Fittingly for a climate-change event, it was sweltering.
The venue was the Harriet Island Pavilion in St. Paul, where on June 17 the British consul general for the Midwest, Alan Gogbashian, hosted "Road to COP26: Minnesota Climate Action," an event "to celebrate Minnesota's collective commitment and climate achievements" in advance of the U.N. Climate Change Conference of the Parties that will be held in Glasgow this November.
Despite divisions that have convulsed the country since Brexit began, the United Kingdom seems united on leading mitigation efforts. Britain's was the first major economy to legislatively commit to net-zero carbon emissions by 2050 and has pledged to reduce emissions by at least 68% by 2035 (from 1990 levels).
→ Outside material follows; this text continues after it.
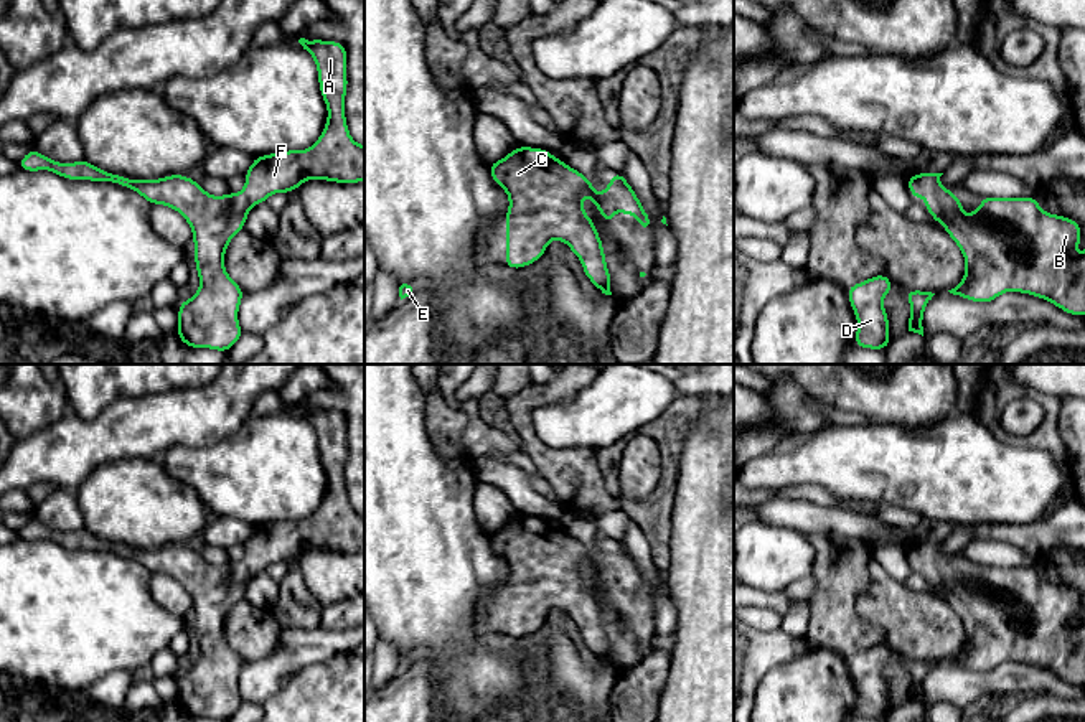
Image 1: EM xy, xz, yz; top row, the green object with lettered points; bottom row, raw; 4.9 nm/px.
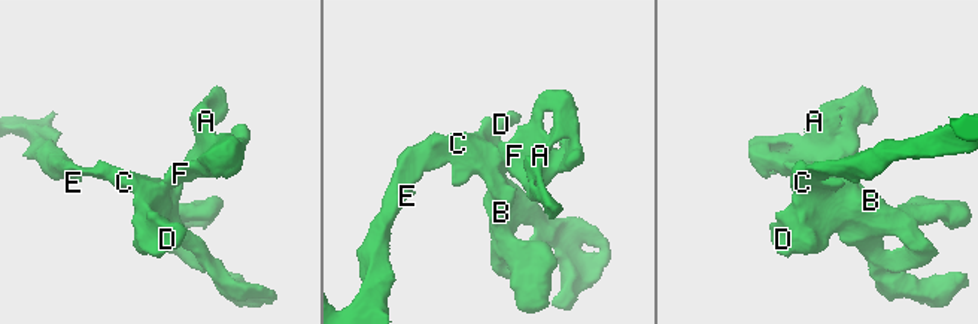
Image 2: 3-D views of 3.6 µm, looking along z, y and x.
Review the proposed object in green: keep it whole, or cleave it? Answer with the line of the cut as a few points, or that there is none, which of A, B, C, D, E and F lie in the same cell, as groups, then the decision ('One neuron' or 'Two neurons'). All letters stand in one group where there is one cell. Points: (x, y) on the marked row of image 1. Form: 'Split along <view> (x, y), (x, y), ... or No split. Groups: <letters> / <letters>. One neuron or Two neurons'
No split. Groups: A B C D E F. One neuron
And the U.K. is leaning in not just on global warming but on globalism itself: This month it hosted a successful summit of G-7 leaders in Cornwall, where Prime Minister Boris Johnson and President Joe Biden issued a New Atlantic Charter, pledging to work toward a "more peaceful and prosperous future."
That ideal will depend on combatting climate change. It's a challenge, Gogbashian said in an interview, in which "it's really important that we not just have national federal governments engaging with climate action, but we need cities, we need state governments, we need civil society, we absolutely have to have business there."
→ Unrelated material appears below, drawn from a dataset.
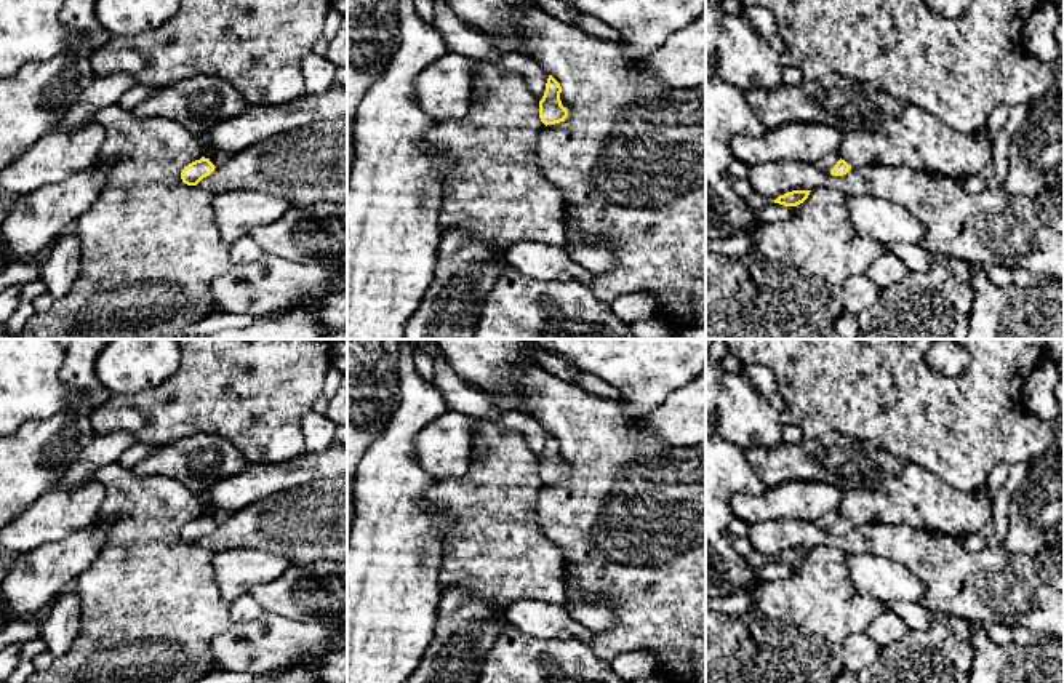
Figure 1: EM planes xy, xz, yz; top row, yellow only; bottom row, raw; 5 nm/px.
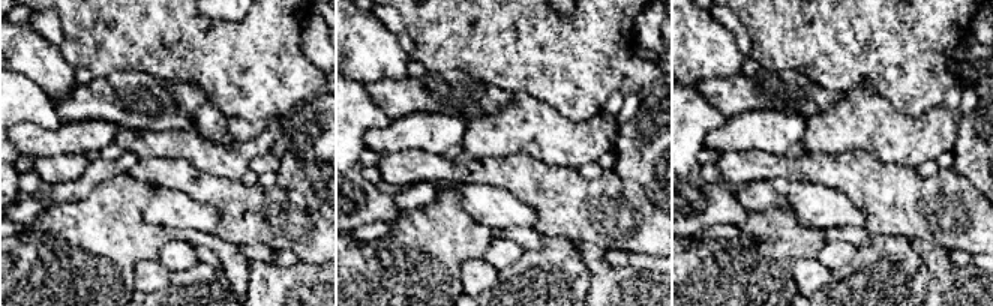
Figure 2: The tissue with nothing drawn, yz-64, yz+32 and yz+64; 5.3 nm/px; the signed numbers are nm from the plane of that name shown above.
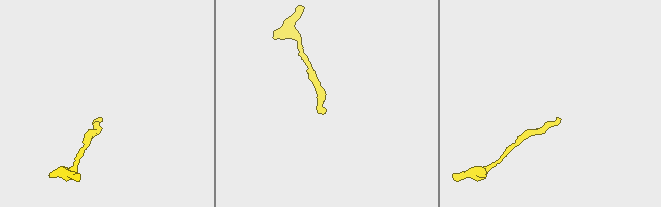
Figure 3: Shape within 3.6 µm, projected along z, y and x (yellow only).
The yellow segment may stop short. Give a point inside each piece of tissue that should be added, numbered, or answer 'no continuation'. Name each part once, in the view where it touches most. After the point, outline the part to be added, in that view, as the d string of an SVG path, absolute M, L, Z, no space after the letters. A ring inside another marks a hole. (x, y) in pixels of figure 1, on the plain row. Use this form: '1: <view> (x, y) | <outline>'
1: yz (917, 496) | M909 462L880 488L845 493L838 513L851 526L914 525L934 534L971 534L992 521L992 497L982 497L981 489L960 491L930 469Z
All of those crucial cohorts were at Harriet Island, including a bevy of business executives representing Minnesota multinationals like 3M, Cargill and Land O'Lakes and more midsize firms like Zeus Electric Chassis, which were among other entities energized by the environmental and economic benefits of lowering carbon emissions.
The business buy-in belies a belief some have about climate-change politics: that the business sector is in denial or defiance of its role in the problem — and the solution.
But the more nuanced reality is that just as the Pentagon is at the vanguard of recognizing and reckoning with the security implications of climate change, Wall Street and Main Street increasingly acknowledge and are acting upon the threat that unchecked climate change poses.